원문 발췌 –
____

18. Yolo v1평가지표 설계 + Train/val 수행 (4) - 인공지능 고급(시각) 강의 예습

안상훈·2024년 6월 22일

CNN ICT 이노베이션 스퀘어 PyTorch 딥러닝

개요

1. 평가지표 개요

2. 평가지표 코드구현

3. 훈련/검증

4. 결과 분석

인공지능-시각

목록 보기

22/54

개요

본 블로그 포스팅은 수도권 ICT 이노베이션 스퀘어에서 진행하는 인공지능 고급-시각 강의의 CNN알고리즘 강좌 커리큘럼 중 일부 항목에 대한 예습 자료입니다..

1. 평가지표 개요

Yolo v1논문을 보면 위 사진처럼 참 다양한 성능 결과치때문에 머리가 아파오기 시작한다.

이중 그림으로 되어 있는 원형 그래프 부터 이해를 시작하도록 하자.

해당 그래프를 이해하려면 Image Detection Task에서 정의 하는 Error Type Definitions에 대해 개념학습이 필요하다.
위 그림에서 설명하는 6가지 에러 요인이며, 각 내용은 아래와 같다.

1) Cls (Classification) : 잘못된 클래스로 예측
2) Loc (Localization) : B_Box의 위치가 많이 어긋남
3) Cls+Loc (Classification and Localization) : 1), 2) 오류 둘다 발생
4) Duplicate (중복) : 동일객체를 중복탐지함
5) Bkgd (Background) : 없는데 있다 탐지한 것
6) Missed (누락) : 탐지를 못함

이 Error 항목에 대한 이해를 선행한 후 아래의 원형 그래프를 본다면 어느정도 성능을 가늠할 수 있을 것이다.
그래서 위 그래프를 요약하자면 Yolo v1는 Fast R-CNN 대비
Detection Error에 해당하는
3(Sim), 4(Other), 5(Bkgd)
항목이 개선된 모델이라고 생각할 수 있다.

다음으로 Yolo v1의 평가 지표 중 mAP 항목에 대한 정의는 아래와 같다.

mAP는 위 그림에서 설명하고 있는 Precision(정밀도)를 사용한 데이터셋에 대해서 평균을 때린 것이다.

좀더 정확하게는 모든 클래스에서 출력된 AP를 다시한번 mean을 수행한 것이라 보면 되는데
아무튼 평균이다.

주요 평가지표인 정밀도(Precision)와
재현율(Recall)의 차이점을 본다면

Precision : 모델이 예측한 값들 중 실제 정답인 비율 $\rightarrow$ 모델의 예측이 얼마나 정확한가?

Recall : 실제 정답 항목 중 모델이 정답을 내놓은 비율 $\rightarrow$ 모델이 얼마나 놓치지 않고 예측했는가?

이렇게 볼 수 있다.

필자는 위 평가표의 항목 중
1) IOU
2) IOU를 응용해 측정하는 Precision, Recall
3) 클래스 분류 정확도 $\rightarrow$ Top1 error

3가지 평가지표를 선정하여 Yolo v1 훈련/검증 시 매 epoch마다 학습 진행률을 체크하고자 한다.

____

데이터 내용 –
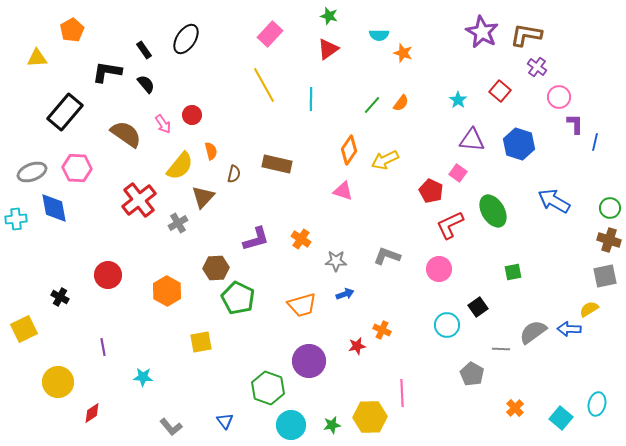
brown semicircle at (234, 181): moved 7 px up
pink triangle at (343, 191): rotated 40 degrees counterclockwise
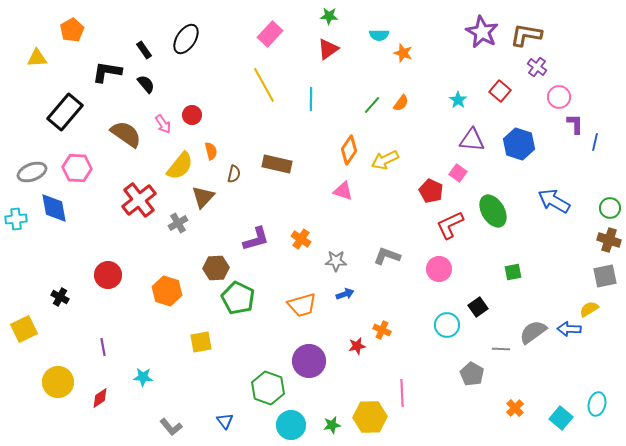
green star at (329, 16): rotated 12 degrees counterclockwise
orange hexagon at (167, 291): rotated 12 degrees counterclockwise
red diamond at (92, 413): moved 8 px right, 15 px up
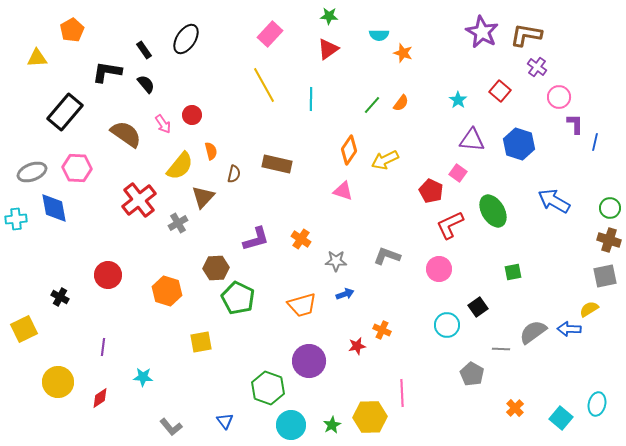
purple line at (103, 347): rotated 18 degrees clockwise
green star at (332, 425): rotated 18 degrees counterclockwise
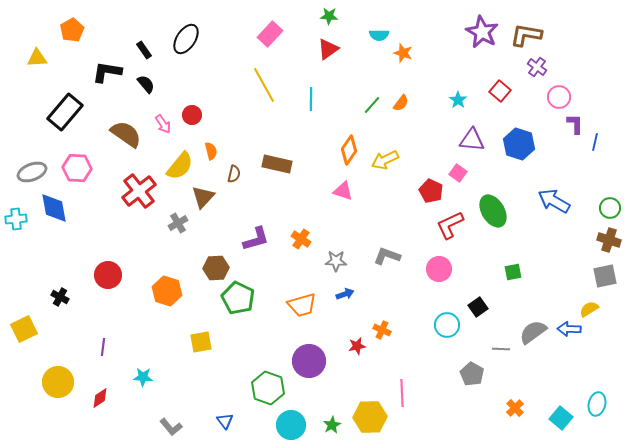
red cross at (139, 200): moved 9 px up
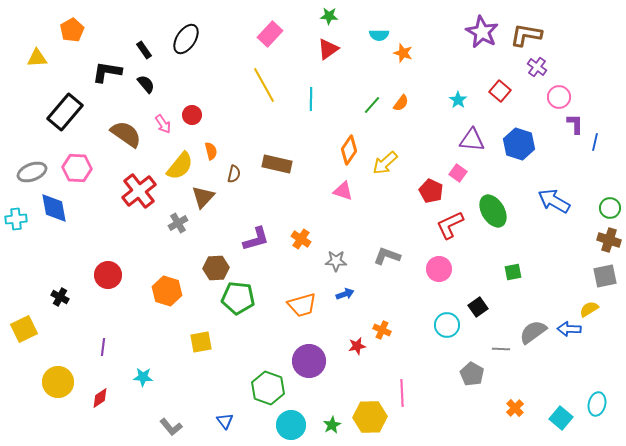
yellow arrow at (385, 160): moved 3 px down; rotated 16 degrees counterclockwise
green pentagon at (238, 298): rotated 20 degrees counterclockwise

____

과제 목록 –
1) YOLO v1 평가지표 글을 보고 아래 물음에 답하세요.
(a) 에러 유형 중 "Bkgd (Background)"는 어떤 경우를 말하나요?
(b) 글에서 Recall은 무엇이라고 설명하나요?
(c) 필자가 매 epoch마다 학습 진행률을 확인하려고 고른 평가지표 세 가지는 무엇인가요?
2) YOLO v1 평가지표 글을 마지막 문장 다음부터 이어 가세요.

과제별 답 –
1)
(a) 없는데 있다고 탐지한 경우입니다.
(b) 실제 정답 항목 중 모델이 정답을 내놓은 비율이며, 모델이 얼마나 놓치지 않고 예측했는지를 나타냅니다.
(c) IOU, IOU를 응용해 측정하는 Precision과 Recall, 그리고 클래스 분류 정확도(Top1 error)입니다.

2)
2. 평가지표 코드구현

1) compute_iou 함수

def compute_iou(box1, box2):
    # 각 바운딩 박스의 좌표값 [x_1, y_1, x_2, y_2] 생성
    box1_x1 = box1[..., 0] - box1[..., 2] / 2
    box1_y1 = box1[..., 1] - box1[..., 3] / 2
    box1_x2 = box1[..., 0] + box1[..., 2] / 2
    box1_y2 = box1[..., 1] + box1[..., 3] / 2

    box2_x1 = box2[..., 0] - box2[..., 2] / 2
    box2_y1 = box2[..., 1] - box2[..., 3] / 2
    box2_x2 = box2[..., 0] + box2[..., 2] / 2
    box2_y2 = box2[..., 1] + box2[..., 3] / 2

    # 교차 영역의 좌표 계산
    inter_x1 = torch.max(box1_x1, box2_x1)
    inter_y1 = torch.max(box1_y1, box2_y1)
    inter_x2 = torch.min(box1_x2, box2_x2)
    inter_y2 = torch.min(box1_y2, box2_y2)

    # 교차 영역의 면적계산 -> 교차가 없을 때는 0으로 음수값 방지
    inter_area = (inter_x2 - inter_x1).clamp(0) * (inter_y2 - inter_y1).clamp(0)

    # 각 바운딩 박스의 면적 계산
    box1_area = (box1_x2 - box1_x1) * (box1_y2 - box1_y1)
    box2_area = (box2_x2 - box2_x1) * (box2_y2 - box2_y1)

    # 합집합 영역 계산
    union_area = box1_area + box2_area - inter_area

    return inter_area / union_area

위 함수는 인공지능 고급(시각) 강의 예습 - 19. Yolo v1 (2) Loss 함수 설계에서 설명했으니 넘어가도록 하겠다.
이렇게 쓰는 이유는 이 포스트만 봐서는 뒤 이어 진행되는 평가지표를 설계하는데 사용된 Pythonic한 코드 이해가 어렵기에
해당 포스트를 꼭 참조해 달라는 필자의 권유라 생각해주기 바란다.

2) 평가지표 함수

def cal_acc_func(output, label, iou_th=0.5, S=7, B=2, C=20,):
    # 모델의 출력 결과물과 정답지는 [Batch_size, S, S, B*5+C]
    # 4차원 데이터임을 잊지말자

    # B_Box정보만 추려서 [Batch_size, S, S, B, 5] 5차원으로
    pred_boxes = output[..., :B*5].view(-1, S, S, B, 5)
    target_boxes = label[..., :B*5].view(-1, S, S, B, 5)

    # 다시 위에서 [x, y, w, h]정보만 추리고
    # [Batch_size * S * S * B, 4] 2차원으로 변환
    pred_box = pred_boxes[..., :4].reshape(-1, 4)
    target_box = pred_boxes[..., :4].reshape(-1, 4)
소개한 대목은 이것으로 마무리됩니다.